Each outersplitN/ directory corresponds to one iteration of the outer cross-validation loop.

split_row_ids.json contains the train+dev and test row IDs for this split:

{
  "row_id_col": "row_id",
  "traindev_row_ids": [0, 1, 3, 5, ...],
  "test_row_ids": [2, 4, 7, ...]
}

Task level

Each taskN/ directory holds the configuration and results for one workflow task.

config/

File Description
task_config.json Task configuration: module type, task_id, depends_on, description.
feature_cols.json Input feature columns received by this task.
feature_groups.json Correlation-based feature groups (if applicable).

results/

Results are organized by result type:

  • best/ — the best single-trial result (always present for Octo tasks).
  • ensemble_selection/ — the ensemble result when ensemble_selection=True is set on the Octo task.
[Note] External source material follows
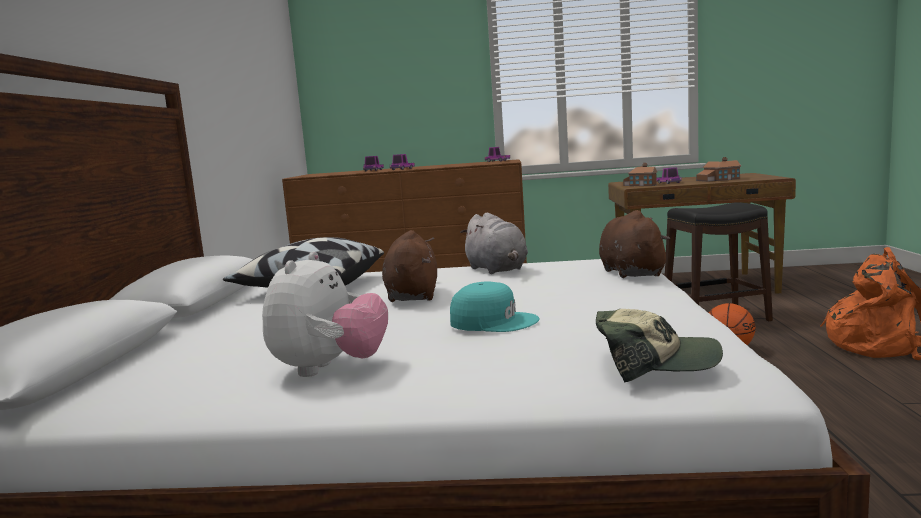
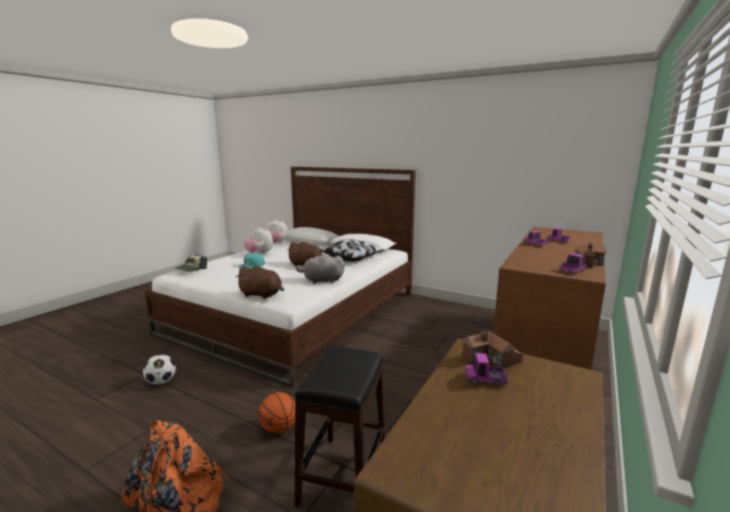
camera: 115 degrees right, 5 degrees up
toy house [696,157,741,182] -> toy house moved to [575,243,606,268]
none -> football [143,354,176,385]
none -> plush toy [266,219,288,244]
Each result directory contains:

File Description
selected_features.json Features selected by this task (JSON list).
scores.parquet Performance metrics across inner CV folds (columns include outer_split_id, inner_split_id, task_id, and one column per metric).
predictions.parquet Predictions on train and test partitions. For classification: pred_proba_0, pred_proba_1, pred_class. For regression: prediction.
feature_importances.parquet Feature importance scores (columns: feature, importance_score, plus metadata).
model/model.joblib Serialized fitted model (a Bag of inner-split models).
model/predictor.json Predictor metadata (selected features).
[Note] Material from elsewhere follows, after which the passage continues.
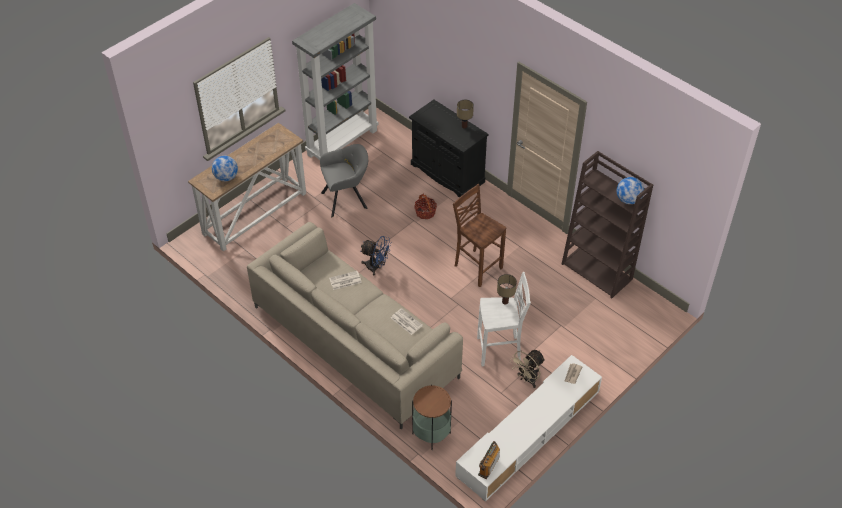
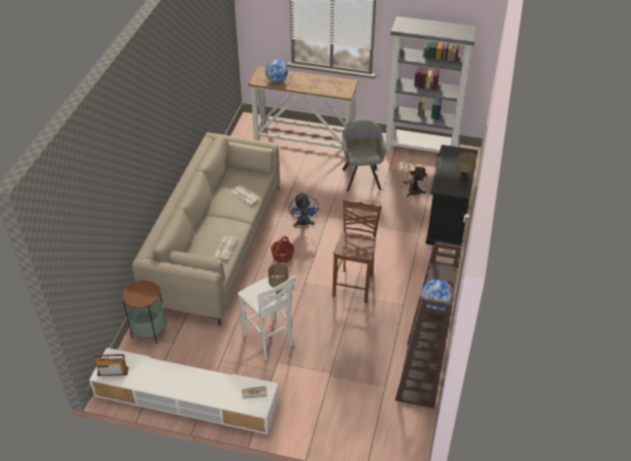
camera: 60 degrees right, 5 degrees down
grey armchair [320,144,368,217] -> grey armchair turned 135 degrees counterclockwise [342,118,386,192]
basket [414,193,437,219] -> basket moved to [271,236,294,263]
beige fan [511,350,545,388] -> beige fan moved to [400,158,427,197]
optuna_results.parquet (Octo tasks only) sits directly under results/ and contains all Optuna trial results: trial number, objective value, model type, and hyperparameter values.
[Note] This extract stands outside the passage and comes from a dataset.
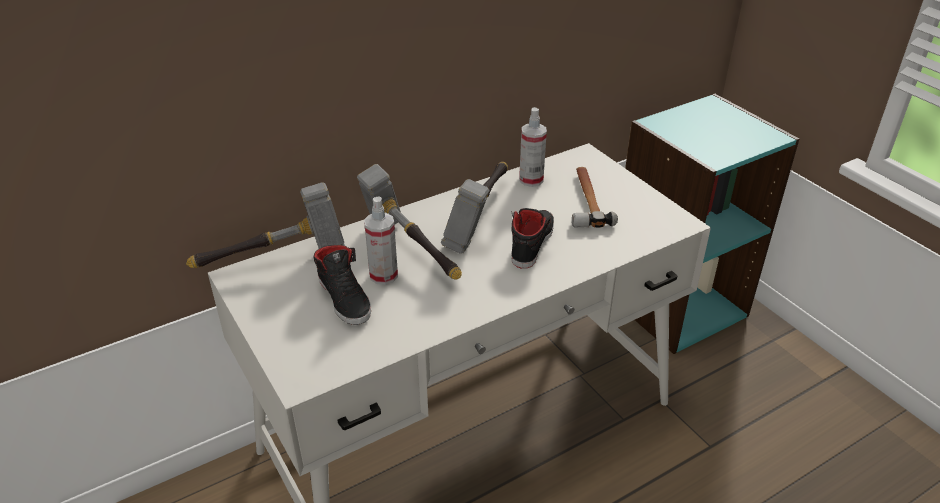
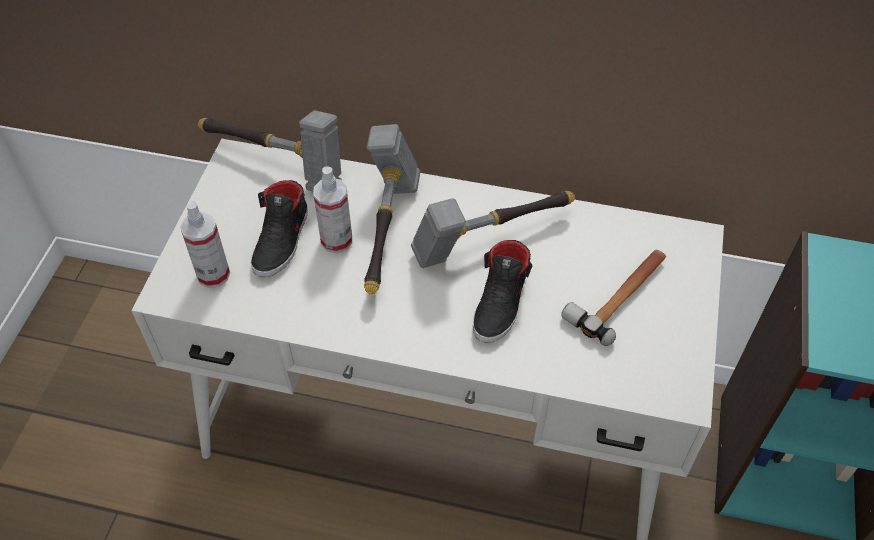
camera: 45 degrees right, 15 degrees up
black shoe [511,208,554,268] -> black shoe turned 135 degrees clockwise [473,240,532,343]
spray bottle [519,107,547,187] -> spray bottle moved to [180,201,230,288]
Loading results programmatically

StudyDiagnostics

The simplest way to access results across all outer splits:

from octopus.diagnostics import StudyDiagnostics

diag = StudyDiagnostics("studies/my_study-20260409_143000")

# Aggregated DataFrames across all outer splits and tasks
diag.predictions       # all predictions
diag.fi                # all feature importances
diag.optuna_trials     # all Optuna trial results
diag.scores            # all performance scores

TaskPredictorTest

To load predictions and models for a specific task:

from octopus.predict import TaskPredictorTest

predictor = TaskPredictorTest(
    study_path="studies/my_study-20260409_143000",
    task_id=1,
)

See the API Reference for full details.